• [Text segment]:
--*--

So that was an overview of where everything sits. So, we’re going to be looking at applied AI services. So, this is just a quick overview of the different ones that exist. And the out-of-box services are actually really, really cool if people want to try these out, or maybe I’ll do a session later on, somewhere down the line in the next rest of the year, about how to use some of these because you basically open up the service, you connect it up. You pop your data in, and it just works. It’s amazing.

So things like the Form Recognizer, where you can put in forms that you use to extract information, you can basically teach it on about 5 to 10 different documents, and it starts understanding what needs to be taken out. It’s so, so amazing the way they’ve actually built it. And I’m a very big fan of not recreating the wheel. So, things are ready to go out of the box. What we’re going to be looking at is the cognitive services. So there are multiple different ones that they hit. So the vision for image-related stuff, language, if you want to do some translation pieces, speech, that’s the one we’re going to be hitting up, and then decision pieces, so anomaly detectors and things like that. So these are all pre-built models that you can connect to and then get them to do what you want to be able to fix and work on.

--*--

• [Data to examine]:
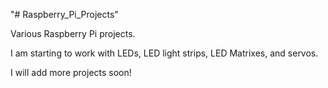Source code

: "# Raspberry_Pi_Projects" 

Various Raspberry Pi projects.

I am starting to work with LEDs, LED light strips, LED Matrixes, and servos.

I will add more projects soon!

--*--

• [Problems and tasks]:
1. In the talk on applied AI services, about how many documents do you need to teach Form Recognizer before it understands what to pull out?
2. Decide whether each statement agrees with the talk on applied AI services, and quote the words that settle it: (a) The speaker plans to focus on the speech service. (b) Anomaly detectors are grouped with the language services. (c) The speaker likes building tools from scratch.
3. Pick up the talk on applied AI services after its last sentence and carry it on.

• [Per-task answers]:
1. About 5 to 10 different documents.

2.
(a) Yes: "speech, that’s the one we’re going to be hitting up"
(b) No: "and then decision pieces, so anomaly detectors and things like that"
(c) No: "I’m a very big fan of not recreating the wheel."

3.
So speech, that’s what we’re going to be looking at because we’re doing speech-to-text. And within that the different aspects of it are it can do speech-to-text, it can do the other way of text-to-speech, and it can do some speech translation. Also, the big thing for me was it can do speaker recognition. So it can identify, “Okay, there are two people speaking in this audio. I can identify speakers one and two and then differentiate them as it goes down.”

So I’m like, “This is perfect. This is hitting all of my needs.” Let’s actually dive in and see. I don’t know where my speech services came up as a different automated, but how does it all work? Where does it all live? What does it look like? Let me give you a very brief overview of what it looks like actually to set up a speech service. So, the easiest place to go through and do it all is going to be the homepage for Microsoft Azure. And if you want to look up in… Figuring out where these things, so we’re looking at cognitive services. So, hit up Azure AI services to find the speech service. If you want to look up directly for a speech service, you can also do that. It will come up straight away. Once you go into it, you can create a new service. So once you’ve used Azure… If you’ve never used Azure before, that’s completely fine. They do keep their UI experience very similar. Once you’ve used one or two services, it becomes a lot easier to keep using and creating. I’d recommend using their documentation. It’s really well done in terms of following step-by-step instructions on how to set up different services or solutions. All you need to do is have a subscription where they can essentially bill you for your usage. So they track your usage, and you pay according to what you actually use.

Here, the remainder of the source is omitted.